Таким мне представляется Юрий Анненков, только наоборот (au redours).
Я упоминаю здесь о нем с некоторыми подробностями, потому что это фигура совсем не случайная для эмиграции.VIII
В начале тридцатых годов многие читатели «Последних новостей» обратили внимание на ряд статей, подписанных, кажется, инициалами. Некая матушка М. разъезжала по Франции и описывала русский провинциальный быт, судьба этих заброшенных «колоний» была во многом печальнее нашей. Там преобладали нищета, бесправие, пьянство и доносы. Особенно волновала глава, посвященная Борису Буткевичу (в Марселе), которого автор представлял в виде безвременно погибшего типичного русского бродяги: он работал грузчиком, спился, заболел и умер (совсем как у Горького). Корреспондент лично, насколько помню, побывал в морге вместе с друзьями покойного, которые опознали труп Буткевича, маринуемого для анатомического театра.
«А между тем, – цитирую по памяти статью, – уверяли, что Буткевич был культурным человеком, сочинял рассказы, которые печатались даже в “Числах”, и его хвалили известные наши критики…» Увы, все это совершенно соответствовало истине.
Буткевич до «Чисел» печатался еще в другом журнальчике, редактируемом Адамовичем и, кажется, Винавером. Помню там его рассказ о бывшем гвардейском офицере, спивающемся в Марселе; это, вероятно, лучшее произведение зарубежья того периода.
Я знал, что Буткевич исчез, растворился в Марселе, но такой дикий, «поволжский» конец меня ошеломил. Действовал и тон статьи: там были настоящая любовь, забота о человеке, соотечественнике, студенте, офицере, поэте, и в то же время полное отсутствие сентиментальности.
– Кто автор статьи? – допытывался я у знакомых.
И наконец Евгения Ивановна Ширинская-Шихматова мне объяснила:
– Это мать Мария. Бывшая эсерка, террористка, поэтесса, ставшая теперь монахиней особого толка: монахиней в миру! Она обставила дом и будет там содержать, кормить убогих. И даже похоронит их приличным образом. Вот какой это человек! – восхищалась Евгения Ивановна, вечная институтка.

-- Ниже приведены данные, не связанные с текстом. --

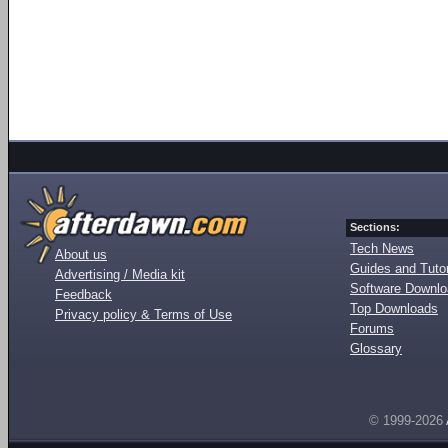
Sections:
Tech News
About us
Guides and Tutor
Advertising / Media kit
Software Downl
Feedback
Top Downloads
Privacy policy & Terms of Use
Forums
Glossary
© 1999-2026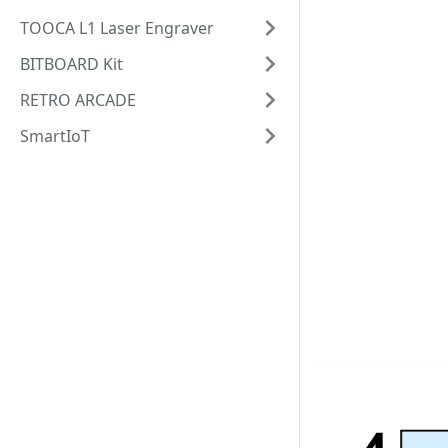
TOOCA L1 Laser Engraver
BITBOARD Kit
RETRO ARCADE
SmartIoT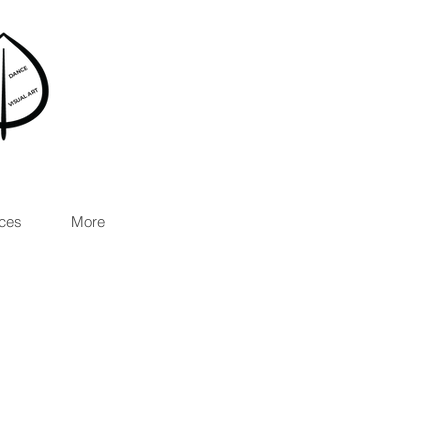
ces
More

От нее же я услышал, что мать Мария, для того чтобы прокормить семью, ходила по эмигрантским квартирам и выводила клопов. Давала объявление в «Последних новостях»: «Чищу, мою, дезинфицирую стены, тюфяки, полы, вывожу тараканов и других паразитов».
Вообще в среде нашей эмиграции наблюдалась порой эта благородная национальная черта: не ходить на поклон в разные «фонды» (так или иначе связанные с идеалистическими, свободолюбивыми контрразведками), а честно заняться первым подвернувшимся физическим трудом… Моя сестра двадцать лет работала швеей в пуэрториканском ателье; Галина Кузнецова убирала беженские квартиры – по часам; а мать Мария выводила поколения клопов, уверяя, что это творческий подвиг.
– Вот какой это человек! – ликовала Евгения Ивановна, которую мы в шутку называли княгиней Савинковой.
Активная революционерка, сестра боевика эсера, спасшего из крепости ее будущего мужа Бориса Савинкова и погибшего затем на виселице, Евгения Ивановна была типичным представителем своей эпохи. Особенностью тех людей являлось, что они довольно часто совершали подвиги, но никогда не трудились сорок часов в неделю, пятьдесят недель в году, до третьего пота.
Евгения Ивановна самолично привозила из Финляндии в Петербург динамит, дружила с невестой Сазонова, терпеть не могла запаха селедки и представляла из себя некую смесь хорошего тона и подполья, конспирации и утомительной болтовни.